→ Exercise requirements
Reproduce every one of the records below, keeping each line and character unchanged.

◆ ◆ ◆ ◆

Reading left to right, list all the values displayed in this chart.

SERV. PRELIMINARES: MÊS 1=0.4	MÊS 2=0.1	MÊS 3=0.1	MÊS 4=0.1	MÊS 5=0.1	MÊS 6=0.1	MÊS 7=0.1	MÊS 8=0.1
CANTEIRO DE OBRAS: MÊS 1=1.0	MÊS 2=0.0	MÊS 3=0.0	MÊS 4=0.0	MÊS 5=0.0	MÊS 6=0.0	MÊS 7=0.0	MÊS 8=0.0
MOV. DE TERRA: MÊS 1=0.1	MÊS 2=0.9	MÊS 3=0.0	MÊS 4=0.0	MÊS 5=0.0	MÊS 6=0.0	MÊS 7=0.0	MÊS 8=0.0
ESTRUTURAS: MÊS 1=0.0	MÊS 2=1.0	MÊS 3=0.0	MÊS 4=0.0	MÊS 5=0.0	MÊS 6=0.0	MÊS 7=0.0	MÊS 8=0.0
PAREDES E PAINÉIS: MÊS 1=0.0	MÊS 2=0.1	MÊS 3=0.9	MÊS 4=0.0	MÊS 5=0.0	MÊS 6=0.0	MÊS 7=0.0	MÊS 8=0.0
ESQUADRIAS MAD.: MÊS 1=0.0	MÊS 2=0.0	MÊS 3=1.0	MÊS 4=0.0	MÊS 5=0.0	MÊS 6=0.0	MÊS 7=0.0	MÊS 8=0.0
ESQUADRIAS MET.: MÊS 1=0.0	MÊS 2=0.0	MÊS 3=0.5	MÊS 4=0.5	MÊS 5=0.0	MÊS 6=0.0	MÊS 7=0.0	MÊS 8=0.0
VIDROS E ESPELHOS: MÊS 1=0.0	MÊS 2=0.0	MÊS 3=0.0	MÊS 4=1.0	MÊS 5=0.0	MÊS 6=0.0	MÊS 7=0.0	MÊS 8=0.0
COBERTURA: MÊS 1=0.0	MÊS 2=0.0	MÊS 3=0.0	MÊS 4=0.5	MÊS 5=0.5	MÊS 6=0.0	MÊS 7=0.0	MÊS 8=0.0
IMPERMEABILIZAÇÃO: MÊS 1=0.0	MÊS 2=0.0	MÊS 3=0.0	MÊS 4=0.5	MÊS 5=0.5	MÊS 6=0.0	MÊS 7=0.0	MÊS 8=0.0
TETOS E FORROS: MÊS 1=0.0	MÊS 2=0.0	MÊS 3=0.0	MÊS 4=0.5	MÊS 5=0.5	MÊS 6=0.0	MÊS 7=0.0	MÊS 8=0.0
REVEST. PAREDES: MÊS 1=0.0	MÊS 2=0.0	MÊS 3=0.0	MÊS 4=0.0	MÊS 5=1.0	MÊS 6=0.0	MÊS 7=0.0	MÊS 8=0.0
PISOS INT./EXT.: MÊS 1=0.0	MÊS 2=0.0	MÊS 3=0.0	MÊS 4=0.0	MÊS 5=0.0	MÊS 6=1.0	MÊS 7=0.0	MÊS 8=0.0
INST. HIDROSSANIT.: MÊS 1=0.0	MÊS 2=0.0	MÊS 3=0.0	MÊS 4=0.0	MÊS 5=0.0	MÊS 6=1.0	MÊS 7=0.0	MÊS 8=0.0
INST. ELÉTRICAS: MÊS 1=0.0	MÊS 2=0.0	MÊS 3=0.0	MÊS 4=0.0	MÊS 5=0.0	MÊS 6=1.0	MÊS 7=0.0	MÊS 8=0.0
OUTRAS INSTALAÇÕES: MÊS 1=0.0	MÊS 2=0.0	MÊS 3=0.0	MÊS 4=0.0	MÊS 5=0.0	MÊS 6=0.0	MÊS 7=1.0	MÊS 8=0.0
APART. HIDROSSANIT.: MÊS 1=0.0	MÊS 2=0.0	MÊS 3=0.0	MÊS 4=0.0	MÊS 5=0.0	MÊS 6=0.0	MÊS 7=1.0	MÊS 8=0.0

◆ ◆ ◆ ◆

→ Problem solution
Reading left to right, list all the values displayed in this chart.

SERV. PRELIMINARES: MÊS 1=0.4	MÊS 2=0.1	MÊS 3=0.1	MÊS 4=0.1	MÊS 5=0.1	MÊS 6=0.1	MÊS 7=0.1	MÊS 8=0.1
CANTEIRO DE OBRAS: MÊS 1=1.0	MÊS 2=0.0	MÊS 3=0.0	MÊS 4=0.0	MÊS 5=0.0	MÊS 6=0.0	MÊS 7=0.0	MÊS 8=0.0
MOV. DE TERRA: MÊS 1=0.1	MÊS 2=0.9	MÊS 3=0.0	MÊS 4=0.0	MÊS 5=0.0	MÊS 6=0.0	MÊS 7=0.0	MÊS 8=0.0
ESTRUTURAS: MÊS 1=0.0	MÊS 2=1.0	MÊS 3=0.0	MÊS 4=0.0	MÊS 5=0.0	MÊS 6=0.0	MÊS 7=0.0	MÊS 8=0.0
PAREDES E PAINÉIS: MÊS 1=0.0	MÊS 2=0.1	MÊS 3=0.9	MÊS 4=0.0	MÊS 5=0.0	MÊS 6=0.0	MÊS 7=0.0	MÊS 8=0.0
ESQUADRIAS MAD.: MÊS 1=0.0	MÊS 2=0.0	MÊS 3=1.0	MÊS 4=0.0	MÊS 5=0.0	MÊS 6=0.0	MÊS 7=0.0	MÊS 8=0.0
ESQUADRIAS MET.: MÊS 1=0.0	MÊS 2=0.0	MÊS 3=0.5	MÊS 4=0.5	MÊS 5=0.0	MÊS 6=0.0	MÊS 7=0.0	MÊS 8=0.0
VIDROS E ESPELHOS: MÊS 1=0.0	MÊS 2=0.0	MÊS 3=0.0	MÊS 4=1.0	MÊS 5=0.0	MÊS 6=0.0	MÊS 7=0.0	MÊS 8=0.0
COBERTURA: MÊS 1=0.0	MÊS 2=0.0	MÊS 3=0.0	MÊS 4=0.5	MÊS 5=0.5	MÊS 6=0.0	MÊS 7=0.0	MÊS 8=0.0
IMPERMEABILIZAÇÃO: MÊS 1=0.0	MÊS 2=0.0	MÊS 3=0.0	MÊS 4=0.5	MÊS 5=0.5	MÊS 6=0.0	MÊS 7=0.0	MÊS 8=0.0
TETOS E FORROS: MÊS 1=0.0	MÊS 2=0.0	MÊS 3=0.0	MÊS 4=0.5	MÊS 5=0.5	MÊS 6=0.0	MÊS 7=0.0	MÊS 8=0.0
REVEST. PAREDES: MÊS 1=0.0	MÊS 2=0.0	MÊS 3=0.0	MÊS 4=0.0	MÊS 5=1.0	MÊS 6=0.0	MÊS 7=0.0	MÊS 8=0.0
PISOS INT./EXT.: MÊS 1=0.0	MÊS 2=0.0	MÊS 3=0.0	MÊS 4=0.0	MÊS 5=0.0	MÊS 6=1.0	MÊS 7=0.0	MÊS 8=0.0
INST. HIDROSSANIT.: MÊS 1=0.0	MÊS 2=0.0	MÊS 3=0.0	MÊS 4=0.0	MÊS 5=0.0	MÊS 6=1.0	MÊS 7=0.0	MÊS 8=0.0
INST. ELÉTRICAS: MÊS 1=0.0	MÊS 2=0.0	MÊS 3=0.0	MÊS 4=0.0	MÊS 5=0.0	MÊS 6=1.0	MÊS 7=0.0	MÊS 8=0.0
OUTRAS INSTALAÇÕES: MÊS 1=0.0	MÊS 2=0.0	MÊS 3=0.0	MÊS 4=0.0	MÊS 5=0.0	MÊS 6=0.0	MÊS 7=1.0	MÊS 8=0.0
APART. HIDROSSANIT.: MÊS 1=0.0	MÊS 2=0.0	MÊS 3=0.0	MÊS 4=0.0	MÊS 5=0.0	MÊS 6=0.0	MÊS 7=1.0	MÊS 8=0.0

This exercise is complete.